## Materials provided
+ + + +
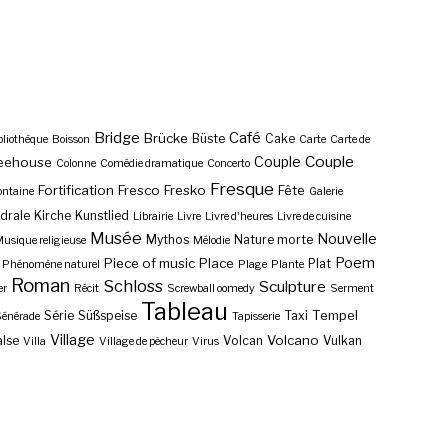
Bridge
Café
Brücke
Büste
Cake
bliothèque
Boisson
Carte
Carte de
Couple
Couple
eehouse
Colonne
Comédie dramatique
Concerto
Fresque
Fortification
Fresco
Fresko
Fête
ontaine
Galerie
drale
Kirche
Kunstlied
Librairie
Livre
Livre d'heures
Livre de cuisine
Musée
Nouvelle
Mythos
Nature morte
usique religieuse
Mélodie
Poem
Piece of music
Place
Plat
Phénomène naturel
Plage
Plante
Roman
Schloss
Sculpture
er
Récit
Screwball oomedy
Serment
Tableau
Tempel
Série
Süßspeise
Taxi
énérade
Tapisserie
Village
Volcano
lse
Volcan
Vulkan
Villa
Village de pêcheur
Virus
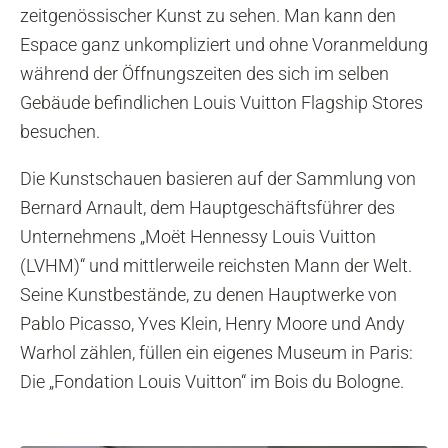
zeitgenössischer Kunst zu sehen. Man kann den
Espace ganz unkompliziert und ohne Voranmeldung
während der Öffnungszeiten des sich im selben
Gebäude befindlichen Louis Vuitton Flagship Stores
besuchen.
Die Kunstschauen basieren auf der Sammlung von
Bernard Arnault, dem Hauptgeschäftsführer des
Unternehmens „Moët Hennessy Louis Vuitton
(LVHM)“ und mittlerweile reichsten Mann der Welt.
Seine Kunstbestände, zu denen Hauptwerke von
Pablo Picasso, Yves Klein, Henry Moore und Andy
Warhol zählen, füllen ein eigenes Museum in Paris:
Die „Fondation Louis Vuitton“ im Bois du Bologne.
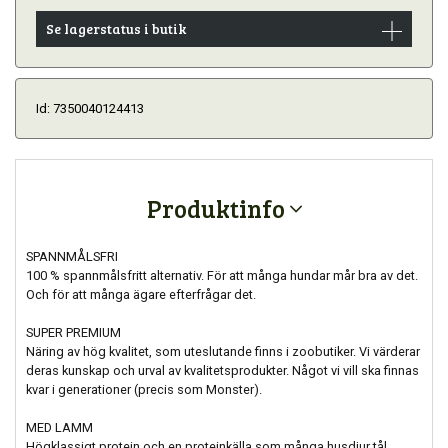
Se lagerstatus i butik
Id: 7350040124413
Produktinfo
SPANNMÅLSFRI
100 % spannmålsfritt alternativ. För att många hundar mår bra av det.
Och för att många ägare efterfrågar det.
SUPER PREMIUM
Näring av hög kvalitet, som uteslutande finns i zoobutiker. Vi värderar
deras kunskap och urval av kvalitetsprodukter. Något vi vill ska finnas
kvar i generationer (precis som Monster).
MED LAMM
Högklassigt protein och en proteinkälla som många husdjur tål.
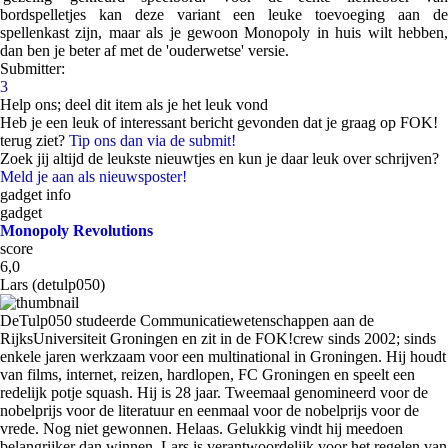
bordspelletjes kan deze variant een leuke toevoeging aan de
spellenkast zijn, maar als je gewoon Monopoly in huis wilt hebben,
dan ben je beter af met de 'ouderwetse' versie.
Submitter:
3
Help ons; deel dit item als je het leuk vond
Heb je een leuk of interessant bericht gevonden dat je graag op FOK!
terug ziet?
Tip ons dan via de submit!
Zoek jij altijd de leukste nieuwtjes en kun je daar leuk over schrijven?
Meld je aan als nieuwsposter!
gadget info
gadget
Monopoly Revolutions
score
6,0
Lars (detulp050)
DeTulp050 studeerde Communicatiewetenschappen aan de
RijksUniversiteit Groningen en zit in de FOK!crew sinds 2002; sinds
enkele jaren werkzaam voor een multinational in Groningen. Hij houdt
van films, internet, reizen, hardlopen, FC Groningen en speelt een
redelijk potje squash. Hij is 28 jaar. Tweemaal genomineerd voor de
nobelprijs voor de literatuur en eenmaal voor de nobelprijs voor de
vrede. Nog niet gewonnen. Helaas. Gelukkig vindt hij meedoen
belangrijker dan winnen. Lars is verantwoordelijk voor het regelen van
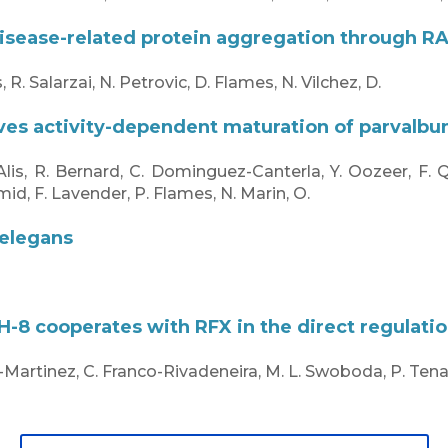
isease-related protein aggregation through RA
R. Salarzai, N. Petrovic, D. Flames, N. Vilchez, D.
ives activity-dependent maturation of parvalb
lis, R. Bernard, C. Dominguez-Canterla, Y. Oozeer, F. Qin
id, F. Lavender, P. Flames, N. Marin, O.
 elegans
-8 cooperates with RFX in the direct regulation
Martinez, C. Franco-Rivadeneira, M. L. Swoboda, P. Tena,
+ + + +
Every line above is to be returned exactly, with its pictures removed.

Bridge
Café
Brücke
Büste
Cake
bliothèque
Boisson
Carte
Carte de
Couple
Couple
eehouse
Colonne
Comédie dramatique
Concerto
Fresque
Fortification
Fresco
Fresko
Fête
ontaine
Galerie
drale
Kirche
Kunstlied
Librairie
Livre
Livre d'heures
Livre de cuisine
Musée
Nouvelle
Mythos
Nature morte
usique religieuse
Mélodie
Poem
Piece of music
Place
Plat
Phénomène naturel
Plage
Plante
Roman
Schloss
Sculpture
er
Récit
Screwball oomedy
Serment
Tableau
Tempel
Série
Süßspeise
Taxi
énérade
Tapisserie
Village
Volcano
lse
Volcan
Vulkan
Villa
Village de pêcheur
Virus
zeitgenössischer Kunst zu sehen. Man kann den
Espace ganz unkompliziert und ohne Voranmeldung
während der Öffnungszeiten des sich im selben
Gebäude befindlichen Louis Vuitton Flagship Stores
besuchen.
Die Kunstschauen basieren auf der Sammlung von
Bernard Arnault, dem Hauptgeschäftsführer des
Unternehmens „Moët Hennessy Louis Vuitton
(LVHM)“ und mittlerweile reichsten Mann der Welt.
Seine Kunstbestände, zu denen Hauptwerke von
Pablo Picasso, Yves Klein, Henry Moore und Andy
Warhol zählen, füllen ein eigenes Museum in Paris:
Die „Fondation Louis Vuitton“ im Bois du Bologne.
Se lagerstatus i butik
Id: 7350040124413
Produktinfo
SPANNMÅLSFRI
100 % spannmålsfritt alternativ. För att många hundar mår bra av det.
Och för att många ägare efterfrågar det.
SUPER PREMIUM
Näring av hög kvalitet, som uteslutande finns i zoobutiker. Vi värderar
deras kunskap och urval av kvalitetsprodukter. Något vi vill ska finnas
kvar i generationer (precis som Monster).
MED LAMM
Högklassigt protein och en proteinkälla som många husdjur tål.
bordspelletjes kan deze variant een leuke toevoeging aan de
spellenkast zijn, maar als je gewoon Monopoly in huis wilt hebben,
dan ben je beter af met de 'ouderwetse' versie.
Submitter:
3
Help ons; deel dit item als je het leuk vond
Heb je een leuk of interessant bericht gevonden dat je graag op FOK!
terug ziet?
Tip ons dan via de submit!
Zoek jij altijd de leukste nieuwtjes en kun je daar leuk over schrijven?
Meld je aan als nieuwsposter!
gadget info
gadget
Monopoly Revolutions
score
6,0
Lars (detulp050)
DeTulp050 studeerde Communicatiewetenschappen aan de
RijksUniversiteit Groningen en zit in de FOK!crew sinds 2002; sinds
enkele jaren werkzaam voor een multinational in Groningen. Hij houdt
van films, internet, reizen, hardlopen, FC Groningen en speelt een
redelijk potje squash. Hij is 28 jaar. Tweemaal genomineerd voor de
nobelprijs voor de literatuur en eenmaal voor de nobelprijs voor de
vrede. Nog niet gewonnen. Helaas. Gelukkig vindt hij meedoen
belangrijker dan winnen. Lars is verantwoordelijk voor het regelen van
isease-related protein aggregation through RA
R. Salarzai, N. Petrovic, D. Flames, N. Vilchez, D.
ives activity-dependent maturation of parvalb
lis, R. Bernard, C. Dominguez-Canterla, Y. Oozeer, F. Qin
id, F. Lavender, P. Flames, N. Marin, O.
 elegans
-8 cooperates with RFX in the direct regulation
Martinez, C. Franco-Rivadeneira, M. L. Swoboda, P. Tena,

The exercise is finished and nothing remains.